Оказалось, что крупные западные компании точно так же больны корпоративным похуизмом (я работал в большой и сырной бюджетной организации), менеджмент которой точно так же озабочен в большей степени прикрытием своей задницы нежели стремлением к какой-то «великой» или же, на худой конец, «общей» цели, о которой так любят писать романтические бизнес-космонавты наподобие Кови со товарищи. Рвачество, интриги и тотальное хуеположничество оказались для меня весьма неожиданными атрибутами рая. Мелкие же компании тоже оказались не свободными от всех грехов и грешков, которыми страдают мелкие компании по всему белому свету. Всё это надолго ввергло меня в пучину тотального отрицания жизни ТАМ.
Однако возвращение не принесло желаемого облегчения. Хаос, возникший из краха привычного мировоззрения, естественно, не исчез в одночасье. Понадобились годы кропотливой работы, чистки, сортировки и синтеза, чтобы из полной анархии снова начало проглядывать некое подобие цельной структуры.
Именно тогда, когда туман и дым войны стали понемногу рассеиваться, стало понятно, что среди обломков полученного опыта есть отдельные фрагменты, которых мне очень не хватает здесь.
Одним из таких необычайно привлекательных свойств стало эфемерное на первый взгляд, но всепроникающее ощущение личной свободы, неограниченности роста «сверху». Живя в Беларуси, равно как и в России (а я получил и такой опыт), очень сложно не поддаться чувству обречённости, исходящему из наличия неподвластной тебе воли, постоянно принижающей и подавляющей чувство твоего собственного достоинства. Если рассматривать жизнь в стране через призму метафоры большой семьи, то наши белорусско-российские папы и мамы — это авторитарные манипулятивные родители, живущие и укрепляющиеся, самоутверждающиеся ЗА СЧЁТ, но НЕ ДЛЯ и НЕ ВО ИМЯ своих отпрысков.
Динамика же данных «семейных» отношений упорно движется к своему садистскому экстремуму, когда оскорбление и унижение становится де-факто нормальным, общепринятым протоколом коммуникации между её членами.
Самым драматичным во всей этой истории является, на мой взгляд, то, что подавляющее большинство населяющих наши необъятные граждан по проведённым недавно опросам такую позицию всячески одобряет и поддерживает. «Еби меня, мой господин» — словно сообщает нам глас народа. — «Я хочу, чтобы ты ебал меня жёстко и бескомпромиссно», добавив что-то там ещё про железную руку и остальные элементы bdsm-инструментария.
Мне же, как ни крути, ближе несколько иная модель отношений. Мне нравится, когда обе участвующие стороны вовлечены не в разные, но в один и тот же социальный проект, приводящий к обоюдному обогащению, усилению и росту.
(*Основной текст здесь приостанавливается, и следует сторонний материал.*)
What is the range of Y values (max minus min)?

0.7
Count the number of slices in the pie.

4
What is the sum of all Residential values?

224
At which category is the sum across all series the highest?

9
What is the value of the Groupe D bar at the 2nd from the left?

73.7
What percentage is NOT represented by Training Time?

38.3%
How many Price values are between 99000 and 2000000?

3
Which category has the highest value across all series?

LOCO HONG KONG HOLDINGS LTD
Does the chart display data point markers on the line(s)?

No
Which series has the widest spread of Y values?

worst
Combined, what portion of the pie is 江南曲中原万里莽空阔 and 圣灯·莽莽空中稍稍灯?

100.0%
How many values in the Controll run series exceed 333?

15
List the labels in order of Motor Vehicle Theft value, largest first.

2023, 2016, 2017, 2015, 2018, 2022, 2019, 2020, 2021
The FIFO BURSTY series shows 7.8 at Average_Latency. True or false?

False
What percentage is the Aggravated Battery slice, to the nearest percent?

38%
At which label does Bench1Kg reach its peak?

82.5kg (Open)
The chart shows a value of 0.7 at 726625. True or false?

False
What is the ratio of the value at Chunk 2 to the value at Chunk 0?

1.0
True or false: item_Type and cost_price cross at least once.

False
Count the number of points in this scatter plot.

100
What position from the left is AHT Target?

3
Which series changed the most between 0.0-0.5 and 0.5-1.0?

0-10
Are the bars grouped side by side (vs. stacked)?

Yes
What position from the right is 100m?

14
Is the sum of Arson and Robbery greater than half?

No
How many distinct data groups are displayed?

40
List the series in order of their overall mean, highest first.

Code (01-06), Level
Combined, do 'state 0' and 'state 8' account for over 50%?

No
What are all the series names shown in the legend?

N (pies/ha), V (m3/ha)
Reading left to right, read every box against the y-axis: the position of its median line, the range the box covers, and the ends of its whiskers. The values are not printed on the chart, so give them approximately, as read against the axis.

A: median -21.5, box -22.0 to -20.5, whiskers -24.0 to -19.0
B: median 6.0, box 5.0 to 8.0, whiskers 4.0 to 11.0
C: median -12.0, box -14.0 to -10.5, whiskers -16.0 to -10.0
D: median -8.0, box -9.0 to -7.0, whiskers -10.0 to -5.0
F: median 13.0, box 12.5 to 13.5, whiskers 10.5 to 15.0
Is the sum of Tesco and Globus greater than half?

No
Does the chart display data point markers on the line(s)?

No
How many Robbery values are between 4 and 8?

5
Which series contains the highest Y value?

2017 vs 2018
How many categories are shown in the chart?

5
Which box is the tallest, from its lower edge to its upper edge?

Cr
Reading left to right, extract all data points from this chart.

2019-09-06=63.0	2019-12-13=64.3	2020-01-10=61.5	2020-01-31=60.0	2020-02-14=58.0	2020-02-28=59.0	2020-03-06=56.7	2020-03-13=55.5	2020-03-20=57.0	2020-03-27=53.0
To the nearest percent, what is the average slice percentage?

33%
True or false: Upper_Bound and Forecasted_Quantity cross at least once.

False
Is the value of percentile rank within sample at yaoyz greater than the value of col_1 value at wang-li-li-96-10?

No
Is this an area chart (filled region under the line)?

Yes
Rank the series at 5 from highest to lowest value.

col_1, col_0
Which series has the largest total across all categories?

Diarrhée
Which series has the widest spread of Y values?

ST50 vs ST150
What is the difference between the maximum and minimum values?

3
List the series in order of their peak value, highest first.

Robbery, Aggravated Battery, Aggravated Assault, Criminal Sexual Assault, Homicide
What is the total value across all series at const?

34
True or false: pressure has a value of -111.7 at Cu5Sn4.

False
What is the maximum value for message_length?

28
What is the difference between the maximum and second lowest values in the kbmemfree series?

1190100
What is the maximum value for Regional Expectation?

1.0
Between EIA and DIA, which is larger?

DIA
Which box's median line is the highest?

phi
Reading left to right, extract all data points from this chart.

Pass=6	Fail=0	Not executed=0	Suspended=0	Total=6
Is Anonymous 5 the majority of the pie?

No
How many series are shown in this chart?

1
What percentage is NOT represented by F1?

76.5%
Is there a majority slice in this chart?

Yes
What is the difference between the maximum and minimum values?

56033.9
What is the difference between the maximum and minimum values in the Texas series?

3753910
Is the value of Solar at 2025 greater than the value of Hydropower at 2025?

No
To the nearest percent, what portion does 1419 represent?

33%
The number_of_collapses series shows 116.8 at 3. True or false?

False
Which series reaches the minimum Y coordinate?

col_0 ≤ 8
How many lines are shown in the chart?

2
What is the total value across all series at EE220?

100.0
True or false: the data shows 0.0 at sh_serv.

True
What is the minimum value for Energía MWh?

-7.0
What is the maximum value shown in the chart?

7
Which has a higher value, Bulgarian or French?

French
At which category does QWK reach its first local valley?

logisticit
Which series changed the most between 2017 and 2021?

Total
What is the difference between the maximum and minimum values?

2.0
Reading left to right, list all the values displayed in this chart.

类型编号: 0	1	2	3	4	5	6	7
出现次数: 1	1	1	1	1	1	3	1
Когда родительские фигуры заботятся о гармоничном развитии и созревании своих чад вместо подавления их воли для упрощения достижения своих собственных корыстных целей. Если подобное кажется вам иллюзией, то мы с вами вряд ли найдём общий язык.
Однако, бороться с сексуальными девиациями других — задача неблагодарная. Если человек хочет плевков, пощёчин и втаптывания в грязь — это, в конце концов, его выбор. Проблема заключается исключительно в необходимости делить спальню с большинством подобной ориентации. Как бы ты ни старался удерживать нейтралитет, всё равно найдётся кто-то, кому непременно захочется вовлечь тебя в свои master-slave напарники. Потому что здесь так принято, так установлено веками, и нечего из себя строить девственницу.
И тогда нужно либо бороться, либо уходить, пока дверь ещё открыта. Пока что (всё ещё) будущее видится мне очень смутно. Бороться мне не за что — ведь мне, как я ни старался, так и не удалось отыскать чувство идентичности своему народу. Я не чувствую ни гордости за своё прошлое, ни симпатии к своему настоящему; у меня нет корней и нет привязанностей. Так уж получается, что всё больше косвенных признаков указывает на то, что я снова закрою дверь с другой стороны.
Причём на этот раз, скорее всего, окончательно.